Here's what I've been working on this week:

Writing: My current story is my first attempt at the Weird West genre. I like the way it's going, but I haven't figured out the ending yet. I'm looking forward to finding out what happens! And I want to finish it by the end of this month.

Reading: I'm in the middle of reading three books:
January's Other Project: My new office. My office has been in a room next to the kitchen, where I can't completely close off the noise of the household because there's a pass-through window to the kitchen. You would think this would be the dining room, but my house is odd and it is not. Anyway, when I moved in here I set up my art things in another room, and then promptly started to do more digital art than painting, so now I'm giving myself an hour a day to transform that into a combined art-and-office room, with the hope of being able to get more writing done in the evenings, with the door closed. 

Friday, January 1, 2016

2015: I Had a Super-Eclectic Year

I recently read a post by Amanda Palmer, in which she mentioned Henry Rollins. I don't even know if this is true, but what she said is that Henry Rollins is in the habit of taking an Inhale Year, followed by an Exhale Year, meaning that when he inhales for a year he is reading, absorbing, thinking, relaxing, and getting his mental state ready for a year of exhaling bunches of cool artistic output in whatever form it may take for him. I hope that's a fact, but I don't care if it is or not because it is a damn good idea either way. I want to try that system, but maybe on a shorter-cycle plan, like monthly. That's because, in looking back at 2015, I feel like I've been subconsciously trying to make that happen for a long time, but fighting it because I felt guilty about not producing enough. I'm starting to feel that I would produce more if I fought that less. If I planned to mentally respirate in a sensible manner and stopped feeling so stressed about it.
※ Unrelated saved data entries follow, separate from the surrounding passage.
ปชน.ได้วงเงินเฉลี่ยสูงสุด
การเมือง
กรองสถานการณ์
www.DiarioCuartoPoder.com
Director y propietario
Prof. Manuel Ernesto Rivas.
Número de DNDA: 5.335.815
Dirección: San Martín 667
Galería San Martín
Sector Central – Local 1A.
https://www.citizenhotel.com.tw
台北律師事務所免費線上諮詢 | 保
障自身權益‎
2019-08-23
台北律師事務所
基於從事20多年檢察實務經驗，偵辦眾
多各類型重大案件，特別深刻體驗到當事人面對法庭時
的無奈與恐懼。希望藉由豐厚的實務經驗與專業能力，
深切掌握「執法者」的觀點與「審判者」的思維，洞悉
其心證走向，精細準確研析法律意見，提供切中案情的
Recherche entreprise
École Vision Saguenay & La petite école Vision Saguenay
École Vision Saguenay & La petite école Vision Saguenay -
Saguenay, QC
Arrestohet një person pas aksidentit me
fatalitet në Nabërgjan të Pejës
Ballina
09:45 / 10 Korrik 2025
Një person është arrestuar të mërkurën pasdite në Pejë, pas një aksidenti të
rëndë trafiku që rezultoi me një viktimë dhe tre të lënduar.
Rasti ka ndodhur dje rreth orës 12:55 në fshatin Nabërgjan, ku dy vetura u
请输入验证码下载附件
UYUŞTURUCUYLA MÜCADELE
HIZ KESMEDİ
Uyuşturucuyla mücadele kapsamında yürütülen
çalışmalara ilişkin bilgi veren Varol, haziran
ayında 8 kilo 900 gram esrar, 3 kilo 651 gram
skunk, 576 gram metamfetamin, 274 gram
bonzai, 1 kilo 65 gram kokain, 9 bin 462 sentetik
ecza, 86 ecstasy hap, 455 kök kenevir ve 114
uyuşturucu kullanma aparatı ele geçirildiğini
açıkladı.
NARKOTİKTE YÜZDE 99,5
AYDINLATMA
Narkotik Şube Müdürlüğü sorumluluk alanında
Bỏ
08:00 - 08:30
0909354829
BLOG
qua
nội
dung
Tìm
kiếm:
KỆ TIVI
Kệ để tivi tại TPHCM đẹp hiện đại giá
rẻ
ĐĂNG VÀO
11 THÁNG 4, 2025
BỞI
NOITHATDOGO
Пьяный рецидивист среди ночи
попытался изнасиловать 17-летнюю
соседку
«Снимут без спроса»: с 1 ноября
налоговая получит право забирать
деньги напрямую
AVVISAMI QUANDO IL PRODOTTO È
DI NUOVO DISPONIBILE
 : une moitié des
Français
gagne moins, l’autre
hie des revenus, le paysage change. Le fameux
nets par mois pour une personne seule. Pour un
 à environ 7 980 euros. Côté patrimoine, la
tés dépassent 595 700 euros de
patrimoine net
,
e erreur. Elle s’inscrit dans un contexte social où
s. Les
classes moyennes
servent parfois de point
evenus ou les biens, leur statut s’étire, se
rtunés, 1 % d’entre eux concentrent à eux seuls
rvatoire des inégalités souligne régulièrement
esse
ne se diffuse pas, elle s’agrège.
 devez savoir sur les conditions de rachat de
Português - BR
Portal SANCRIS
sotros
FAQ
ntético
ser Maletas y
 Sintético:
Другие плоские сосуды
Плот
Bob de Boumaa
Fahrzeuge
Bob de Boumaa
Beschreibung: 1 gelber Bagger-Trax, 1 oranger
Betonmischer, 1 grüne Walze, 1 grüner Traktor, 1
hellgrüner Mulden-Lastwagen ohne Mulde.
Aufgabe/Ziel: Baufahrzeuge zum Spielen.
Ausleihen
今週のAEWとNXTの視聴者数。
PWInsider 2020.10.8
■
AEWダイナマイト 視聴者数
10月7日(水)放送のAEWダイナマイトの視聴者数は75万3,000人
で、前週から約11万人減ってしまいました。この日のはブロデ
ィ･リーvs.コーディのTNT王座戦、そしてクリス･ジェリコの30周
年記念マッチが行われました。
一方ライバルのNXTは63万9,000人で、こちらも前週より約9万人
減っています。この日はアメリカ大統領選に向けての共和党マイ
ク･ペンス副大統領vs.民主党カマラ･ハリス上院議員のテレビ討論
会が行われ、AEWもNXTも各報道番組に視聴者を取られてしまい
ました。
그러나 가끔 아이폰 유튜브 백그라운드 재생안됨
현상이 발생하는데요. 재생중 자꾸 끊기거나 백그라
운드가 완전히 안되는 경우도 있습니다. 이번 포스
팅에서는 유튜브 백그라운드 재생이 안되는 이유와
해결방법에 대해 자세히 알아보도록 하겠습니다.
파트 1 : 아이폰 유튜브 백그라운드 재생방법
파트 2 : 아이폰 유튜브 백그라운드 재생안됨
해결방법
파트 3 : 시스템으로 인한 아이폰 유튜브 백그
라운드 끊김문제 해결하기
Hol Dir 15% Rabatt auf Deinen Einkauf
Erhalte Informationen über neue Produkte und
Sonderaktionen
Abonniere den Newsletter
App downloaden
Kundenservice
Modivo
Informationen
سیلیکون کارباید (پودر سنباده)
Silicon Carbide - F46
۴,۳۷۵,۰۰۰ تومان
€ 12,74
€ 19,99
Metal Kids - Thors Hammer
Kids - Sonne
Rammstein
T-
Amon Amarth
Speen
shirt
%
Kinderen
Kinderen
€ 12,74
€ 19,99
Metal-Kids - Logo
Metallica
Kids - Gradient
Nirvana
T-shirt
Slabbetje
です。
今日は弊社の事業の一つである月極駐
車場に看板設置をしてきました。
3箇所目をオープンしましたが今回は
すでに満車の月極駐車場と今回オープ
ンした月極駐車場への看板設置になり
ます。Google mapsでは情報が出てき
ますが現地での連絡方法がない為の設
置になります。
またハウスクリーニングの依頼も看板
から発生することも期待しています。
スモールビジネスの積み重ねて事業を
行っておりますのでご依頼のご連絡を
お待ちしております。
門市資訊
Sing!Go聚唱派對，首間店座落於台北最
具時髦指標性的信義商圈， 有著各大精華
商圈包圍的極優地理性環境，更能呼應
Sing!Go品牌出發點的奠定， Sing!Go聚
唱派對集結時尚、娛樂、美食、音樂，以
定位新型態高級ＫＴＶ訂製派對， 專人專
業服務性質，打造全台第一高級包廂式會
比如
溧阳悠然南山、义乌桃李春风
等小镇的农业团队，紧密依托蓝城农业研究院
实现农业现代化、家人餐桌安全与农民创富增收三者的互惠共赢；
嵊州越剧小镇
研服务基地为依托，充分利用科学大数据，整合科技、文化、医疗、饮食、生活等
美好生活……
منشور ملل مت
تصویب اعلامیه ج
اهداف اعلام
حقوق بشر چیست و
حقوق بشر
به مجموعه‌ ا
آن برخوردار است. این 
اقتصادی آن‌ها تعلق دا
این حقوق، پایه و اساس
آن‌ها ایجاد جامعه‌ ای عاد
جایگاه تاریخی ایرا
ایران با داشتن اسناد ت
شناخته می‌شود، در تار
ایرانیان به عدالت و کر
So! What did I actually do in 2015? Here you go:
  • Got a pretty decent grasp of how to speak basic Swedish by studying it for a few minutes a day with the FREE, and AWESOME, Duolingo app, which offers bunches of languages you can learn in a very useful, fun format. If you are interested in learning a new language, you should absolutely try this. Jag tycker om Svenska!
  • Started the writing of two different novels, and did not finish either (yet). 
  • Wrote one story for an anthology after being invited to submit one, and it was published: "Tipping Point," in Ghost in the Cogs, which contains steampunk ghost stories. My story got a nice mention in this very positive review of the whole book!
  • Made over 200 digital abstract images that I posted on my Instagram account.
  • Put many of those images into my DeviantArt print store, where they're available to buy in a variety of formats. I used my discount to get a framed canvas print of one of them, to check out the quality, and it is BEAUTIFUL. It's printed with acrylic paint and it looks like a very smoothly-rendered painting, and the frame looks good, too. So if you're looking for abstract art, please check it out because your purchase will help me make more stuff to put out there, both for sale and for free.
  • read 50 books for my 2015 Goodreads Reading Challenge! And here is my Goodreads Author Page, where you can friend me and follow along as I attempt to read 60 books in 2016.
  • Posted a bunch of tweets on Twitter, even though I took a big break from that in the summer.
  • Posted different items of interest on my Facebook page. My policy on social media is to diversify my posts so that it's worthwhile for people to join forces with me in more than one place. 
  • I blurbed a book for the first time, too! A comment of mine can be found on the cover of Indelible Ink, by Matt Betts.
  • Worked at an EXCELLENT and very scary haunted house called The Insanitorium, in New Glarus, WI, for all of the weekends of October.
  • That's on top of, you know, getting my kids fed and to school on time day after day and having them at home for most of the time in the summer and taking them to see their grandparents and all the life maintenance stuff that goes on, and whatnot, so I am feeling pretty good about my 2015!
So now I'm thinking about the things I want to do in 2016 (hint: one of them is posting in this here blog on at least a weekly basis), but I think this post is long enough for now! Happy New Year!